Saudi Arabia's cabinet welcomed United Nations efforts to convene the talks and said it supported Hadi's government demands that talks focus on implementing a Security Council resolution demanding the Houthis leave cities they have seized since last year.
Ban also called for the withdrawal of armed forces from the cities, saying the fighting was bolstering armed groups.
“The region simply cannot sustain another open wound like Syria and Libya,” he said.
While Western countries largely backed the air campaign as a way of pushing the Houthis to the negotiating table, they have more recently started to press Saudi Arabia to agree to a humanitarian pause to allow aid in, and to negotiate.
The crisis began when the Houthis seized Sanaa last September to little resistance, saying they were trying to root out corruption and discrimination.
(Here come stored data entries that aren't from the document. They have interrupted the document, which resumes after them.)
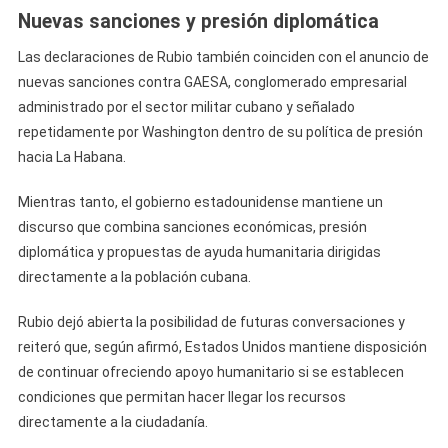
Nuevas sanciones y presión diplomática
Las declaraciones de Rubio también coinciden con el anuncio de
nuevas sanciones contra GAESA, conglomerado empresarial
administrado por el sector militar cubano y señalado
repetidamente por Washington dentro de su política de presión
hacia La Habana.
Mientras tanto, el gobierno estadounidense mantiene un
discurso que combina sanciones económicas, presión
diplomática y propuestas de ayuda humanitaria dirigidas
directamente a la población cubana.
Rubio dejó abierta la posibilidad de futuras conversaciones y
reiteró que, según afirmó, Estados Unidos mantiene disposición
de continuar ofreciendo apoyo humanitario si se establecen
condiciones que permitan hacer llegar los recursos
directamente a la ciudadanía.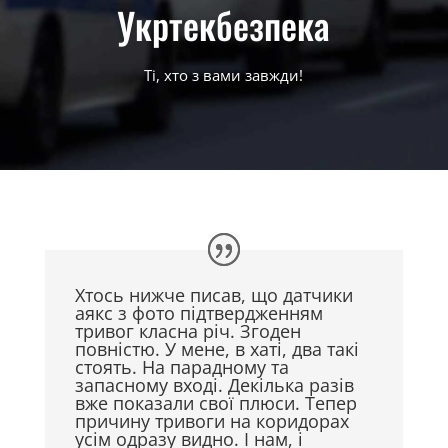
Укртекбезпека
Ті, хто з вами завжди!
Хтось нижче писав, що датчики
аякс з фото підтвердженням
тривог класна річ. Згоден
повністю. У мене, в хаті, два такі
стоять. На парадному та
запасному вході. Декілька разів
вже показали свої плюси. Тепер
причину тривоги на коридорах
усім одразу видно. І нам, і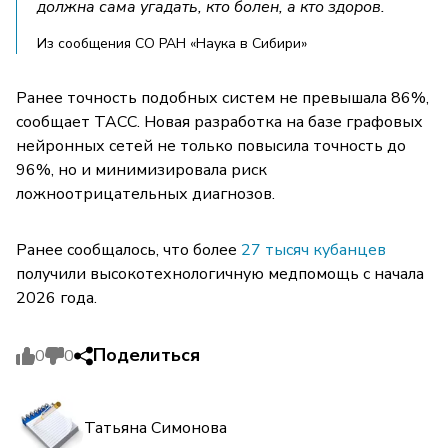
должна сама угадать, кто болен, а кто здоров.
Из сообщения СО РАН «Наука в Сибири»
Ранее точность подобных систем не превышала 86%,
сообщает ТАСС. Новая разработка на базе графовых
нейронных сетей не только повысила точность до
96%, но и минимизировала риск
ложноотрицательных диагнозов.
Ранее сообщалось, что более
27 тысяч кубанцев
получили высокотехнологичную медпомощь с начала
2026 года.
Поделиться
0
0
Татьяна Симонова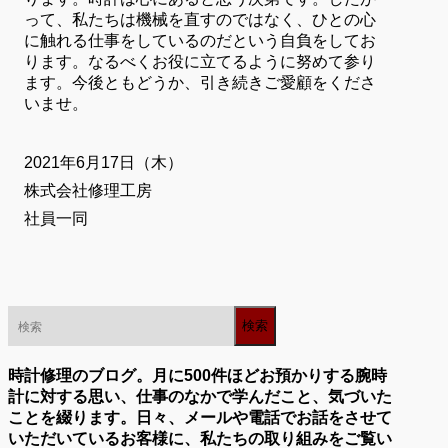
って、私たちは機械を直すのではなく、ひとの心
に触れる仕事をしているのだという自負をしてお
ります。なるべくお役に立てるように努めて参り
ます。今後ともどうか、引き続きご愛顧をくださ
いませ。
2021年6月17日（木）
株式会社修理工房
社員一同
時計修理のブログ。月に500件ほどお預かりする腕時
計に対する思い、仕事のなかで学んだこと、気づいた
ことを綴ります。日々、メールや電話でお話をさせて
いただいているお客様に、私たちの取り組みをご覧い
Hadi fled to Aden in February then escaped to Saudi Arabia as Houthi forces closed in on the southern port city.
Although the conflict is rooted in local rivalries, Saudi Arabia appears to view the fighting as part of a wider regional struggle between Sunni Saudi Arabia and Shia Iran. Tehran, however, denies it is providing military support to Yemen's Houthi rebels.
Iran's deputy foreign minister for Middle East affairs will discuss the conflict on Tuesday at a meeting of the pan-Islamic Organization of Islamic Cooperation hosted by Saudi Arabia in Jeddah, the Iranian Mehr news agency reported.
The crisis has also forced the United States to withdraw its military personnel from Yemen, seen by U.S. as a frontline in its war against the region’s armed groups.
Fighting raged throughout Yemen's south and center on Monday, in clashes pitting tribesmen and pro-Hadi fighters against the Houthis and their army allies.
Airstrikes hit Houthi positions in Saana on Monday and in the nearby province of al-Dhalea to back up local armed fighters, who exchanged heavy artillery salvos with the Houthis.
A humanitarian crisis has worsened due to an air and sea blockade imposed to stop arms supplies to the Houthis and Saleh, but which also cut off access to food, medicine and fuel for many citizens.
More than 3,000 cases of dengue fever have been recorded in five provinces since the conflict began, with three confirmed deaths, the World Health Organization said.
Medical sources in Aden say dozens have died from the illness, which has spread from mounting piles of uncollected rubbish and intense summer heat.